- [Activity 1]
Answer these questions about the spaCy thread that follows.
(a) What error code appears in the error message?
(b) What list did the type hint List[str] lead the asker to try?
(c) According to the reply, in what format should IOB tags be given?

- [Page text]
━━━━━━━━
Reputation: 493
In my spaCy project, I would like to initialize a Doc object with text, labels and whitespaces. spaCy doesn't appreciate the way I provide the labels however, and shows its lack of appreciation in the following error message:
doc = Doc(nlp.vocab, words=token_texts, ents=labels, spaces=whitespaces) File "spacy\tokens\doc.pyx", line 297, in spacy.tokens.doc.Doc.__init__ ValueError: [E177] Ill-formed IOB input detected: ('', 'O')
The code:
import spacy
from spacy.tokens import Doc
nlp = spacy.load("en_core_web_sm")
token_texts = ["I", "like", "potatoes", "!"]
labels = [("", "O"), ("", "O"), ("food", "I"), ("", "O")]
whitespaces = [True, True, False, False]
doc = Doc(nlp.vocab, words=token_texts, ents=labels, spaces=whitespaces)
Does anyone know how to exactly serve spaCy the entities on the silver platter?
The spaCy Doc documentation states
ents: A list of strings, of the same length of words, to assign the token-based IOB tag. Defaults to None. Optional[List[str]]
The type-hint List[str]
made me attempt ["", "", "food", ""]
, which however results in the same error message.
Stackoverflow links that do not have the answer:
Convert NER SpaCy format to IOB format
Convert list of IOB formatted data to simple IOB formatted data
Failed to convert iob to spaCy binary format
Replace to entity tags to IOB format
Upvotes: 1
Views: 693
Reputation: 15593
IOB tags should be in the same format used in CoNLL files, so like "B-PERSON". So in your example code:
labels = ["O", "O", "I-FOOD", "O"]
Upvotes: 1
━━━━━━━━
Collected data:
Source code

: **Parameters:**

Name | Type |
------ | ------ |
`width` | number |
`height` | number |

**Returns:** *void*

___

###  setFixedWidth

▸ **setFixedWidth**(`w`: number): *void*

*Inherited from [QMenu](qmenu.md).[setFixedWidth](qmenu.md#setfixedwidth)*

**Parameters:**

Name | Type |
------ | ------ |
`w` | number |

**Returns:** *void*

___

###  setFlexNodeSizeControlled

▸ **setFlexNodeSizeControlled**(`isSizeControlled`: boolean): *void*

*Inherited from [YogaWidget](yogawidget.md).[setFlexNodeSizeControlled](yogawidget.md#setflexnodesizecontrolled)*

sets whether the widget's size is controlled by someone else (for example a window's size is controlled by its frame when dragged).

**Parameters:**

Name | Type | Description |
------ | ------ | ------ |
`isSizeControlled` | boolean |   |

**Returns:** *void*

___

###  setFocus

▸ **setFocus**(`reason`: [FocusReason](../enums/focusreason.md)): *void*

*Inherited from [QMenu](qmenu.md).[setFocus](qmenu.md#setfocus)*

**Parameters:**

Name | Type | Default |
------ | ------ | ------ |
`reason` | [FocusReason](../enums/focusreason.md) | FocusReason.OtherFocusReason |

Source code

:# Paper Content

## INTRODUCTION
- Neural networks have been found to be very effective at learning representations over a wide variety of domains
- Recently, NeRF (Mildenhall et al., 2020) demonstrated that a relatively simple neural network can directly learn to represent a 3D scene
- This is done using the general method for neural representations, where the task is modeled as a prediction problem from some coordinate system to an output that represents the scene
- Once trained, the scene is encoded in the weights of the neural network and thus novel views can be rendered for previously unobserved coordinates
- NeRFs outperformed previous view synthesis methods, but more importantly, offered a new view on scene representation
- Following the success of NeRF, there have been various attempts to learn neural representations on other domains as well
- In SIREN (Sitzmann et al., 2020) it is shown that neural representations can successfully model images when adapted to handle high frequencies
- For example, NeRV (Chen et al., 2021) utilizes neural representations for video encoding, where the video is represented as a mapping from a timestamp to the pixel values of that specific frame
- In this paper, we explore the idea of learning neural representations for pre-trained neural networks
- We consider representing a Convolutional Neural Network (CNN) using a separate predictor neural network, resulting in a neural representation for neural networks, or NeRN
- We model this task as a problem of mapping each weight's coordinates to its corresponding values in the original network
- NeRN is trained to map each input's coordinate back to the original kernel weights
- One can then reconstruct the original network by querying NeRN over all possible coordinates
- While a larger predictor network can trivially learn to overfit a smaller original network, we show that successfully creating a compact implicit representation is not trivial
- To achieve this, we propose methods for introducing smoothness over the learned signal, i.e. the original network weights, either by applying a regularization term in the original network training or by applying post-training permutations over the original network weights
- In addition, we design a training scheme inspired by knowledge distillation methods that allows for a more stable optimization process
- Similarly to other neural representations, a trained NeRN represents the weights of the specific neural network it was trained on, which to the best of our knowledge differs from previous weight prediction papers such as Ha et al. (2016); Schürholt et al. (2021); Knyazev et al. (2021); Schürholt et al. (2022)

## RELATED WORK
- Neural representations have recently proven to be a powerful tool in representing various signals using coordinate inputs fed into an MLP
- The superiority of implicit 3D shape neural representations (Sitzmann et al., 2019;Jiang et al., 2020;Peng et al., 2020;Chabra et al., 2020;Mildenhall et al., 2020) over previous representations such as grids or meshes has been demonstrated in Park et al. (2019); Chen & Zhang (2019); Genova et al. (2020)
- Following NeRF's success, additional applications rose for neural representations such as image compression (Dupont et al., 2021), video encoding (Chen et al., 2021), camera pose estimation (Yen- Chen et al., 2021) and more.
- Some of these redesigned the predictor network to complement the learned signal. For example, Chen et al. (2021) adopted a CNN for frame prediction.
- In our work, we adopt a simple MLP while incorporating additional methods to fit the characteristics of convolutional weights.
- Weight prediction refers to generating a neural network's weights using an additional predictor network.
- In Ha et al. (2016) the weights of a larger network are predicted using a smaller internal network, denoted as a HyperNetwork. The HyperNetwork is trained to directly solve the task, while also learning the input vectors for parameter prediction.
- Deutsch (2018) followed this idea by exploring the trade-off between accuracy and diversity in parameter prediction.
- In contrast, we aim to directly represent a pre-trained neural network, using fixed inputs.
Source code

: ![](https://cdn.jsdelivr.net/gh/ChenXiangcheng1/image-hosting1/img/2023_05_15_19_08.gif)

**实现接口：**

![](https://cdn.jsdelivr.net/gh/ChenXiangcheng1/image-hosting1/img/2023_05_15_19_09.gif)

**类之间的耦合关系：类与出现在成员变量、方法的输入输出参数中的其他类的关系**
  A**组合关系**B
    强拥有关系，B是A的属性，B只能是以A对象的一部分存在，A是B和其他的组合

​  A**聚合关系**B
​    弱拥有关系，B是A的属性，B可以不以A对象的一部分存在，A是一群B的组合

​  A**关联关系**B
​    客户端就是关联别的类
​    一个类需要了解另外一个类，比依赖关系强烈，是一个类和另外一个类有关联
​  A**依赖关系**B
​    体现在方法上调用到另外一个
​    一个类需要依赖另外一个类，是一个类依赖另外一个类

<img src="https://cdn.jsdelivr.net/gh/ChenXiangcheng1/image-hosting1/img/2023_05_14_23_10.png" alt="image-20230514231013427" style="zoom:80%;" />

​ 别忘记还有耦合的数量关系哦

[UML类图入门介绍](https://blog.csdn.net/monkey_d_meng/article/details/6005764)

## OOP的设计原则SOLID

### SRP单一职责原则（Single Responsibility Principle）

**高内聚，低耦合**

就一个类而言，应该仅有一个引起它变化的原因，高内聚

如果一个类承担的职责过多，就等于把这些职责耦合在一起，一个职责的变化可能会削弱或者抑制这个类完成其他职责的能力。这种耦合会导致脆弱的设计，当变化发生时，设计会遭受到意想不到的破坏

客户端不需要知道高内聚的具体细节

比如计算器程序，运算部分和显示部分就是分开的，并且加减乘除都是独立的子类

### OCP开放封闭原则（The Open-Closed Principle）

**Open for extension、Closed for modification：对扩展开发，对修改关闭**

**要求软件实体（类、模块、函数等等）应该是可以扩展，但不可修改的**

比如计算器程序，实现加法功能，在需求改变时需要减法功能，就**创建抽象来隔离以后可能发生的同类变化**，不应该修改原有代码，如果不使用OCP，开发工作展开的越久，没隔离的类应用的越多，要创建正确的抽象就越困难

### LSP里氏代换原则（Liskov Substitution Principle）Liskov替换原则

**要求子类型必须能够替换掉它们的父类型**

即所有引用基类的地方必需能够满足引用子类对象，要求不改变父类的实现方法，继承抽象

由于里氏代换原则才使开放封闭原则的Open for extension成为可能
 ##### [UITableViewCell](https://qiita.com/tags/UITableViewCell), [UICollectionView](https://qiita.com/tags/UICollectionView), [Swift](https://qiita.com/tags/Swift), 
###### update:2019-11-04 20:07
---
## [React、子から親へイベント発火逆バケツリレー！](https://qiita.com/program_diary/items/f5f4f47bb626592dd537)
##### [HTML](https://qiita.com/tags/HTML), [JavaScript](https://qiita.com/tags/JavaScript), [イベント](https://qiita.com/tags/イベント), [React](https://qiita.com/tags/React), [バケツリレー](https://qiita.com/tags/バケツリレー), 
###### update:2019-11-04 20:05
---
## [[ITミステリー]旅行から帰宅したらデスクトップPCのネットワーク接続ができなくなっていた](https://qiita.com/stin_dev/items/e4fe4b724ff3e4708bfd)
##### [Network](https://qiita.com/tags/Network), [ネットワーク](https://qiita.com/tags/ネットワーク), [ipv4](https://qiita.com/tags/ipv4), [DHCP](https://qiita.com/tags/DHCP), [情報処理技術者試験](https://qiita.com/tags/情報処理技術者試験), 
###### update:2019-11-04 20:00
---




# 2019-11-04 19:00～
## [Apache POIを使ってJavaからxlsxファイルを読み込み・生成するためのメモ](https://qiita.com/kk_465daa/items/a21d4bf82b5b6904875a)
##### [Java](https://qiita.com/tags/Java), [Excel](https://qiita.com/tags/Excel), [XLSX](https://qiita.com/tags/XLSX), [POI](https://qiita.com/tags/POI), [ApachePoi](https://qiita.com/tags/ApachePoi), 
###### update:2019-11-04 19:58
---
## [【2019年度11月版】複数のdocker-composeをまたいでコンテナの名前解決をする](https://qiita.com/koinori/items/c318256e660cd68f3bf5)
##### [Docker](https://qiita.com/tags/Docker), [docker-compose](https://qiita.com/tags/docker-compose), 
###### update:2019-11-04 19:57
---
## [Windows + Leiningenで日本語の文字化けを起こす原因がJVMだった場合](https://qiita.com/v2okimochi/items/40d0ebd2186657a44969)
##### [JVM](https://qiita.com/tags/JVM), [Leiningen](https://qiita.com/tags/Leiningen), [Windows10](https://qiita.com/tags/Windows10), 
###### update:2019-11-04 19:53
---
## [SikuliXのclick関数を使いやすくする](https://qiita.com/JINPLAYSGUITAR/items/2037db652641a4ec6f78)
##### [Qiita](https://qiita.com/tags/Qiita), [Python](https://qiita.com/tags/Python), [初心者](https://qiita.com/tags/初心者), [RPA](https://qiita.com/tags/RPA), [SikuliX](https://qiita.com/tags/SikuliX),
━━━━━━━━
- [Activity 2]
Select every line of the records above that contains the word "more".

- [Task answer 1]
(a) E177
(b) ["", "", "food", ""]
(c) The same format used in CoNLL files, such as "B-PERSON"

- [Task answer 2]
- NeRFs outperformed previous view synthesis methods, but more importantly, offered a new view on scene representation
- In addition, we design a training scheme inspired by knowledge distillation methods that allows for a more stable optimization process
- Following NeRF's success, additional applications rose for neural representations such as image compression (Dupont et al., 2021), video encoding (Chen et al., 2021), camera pose estimation (Yen- Chen et al., 2021) and more.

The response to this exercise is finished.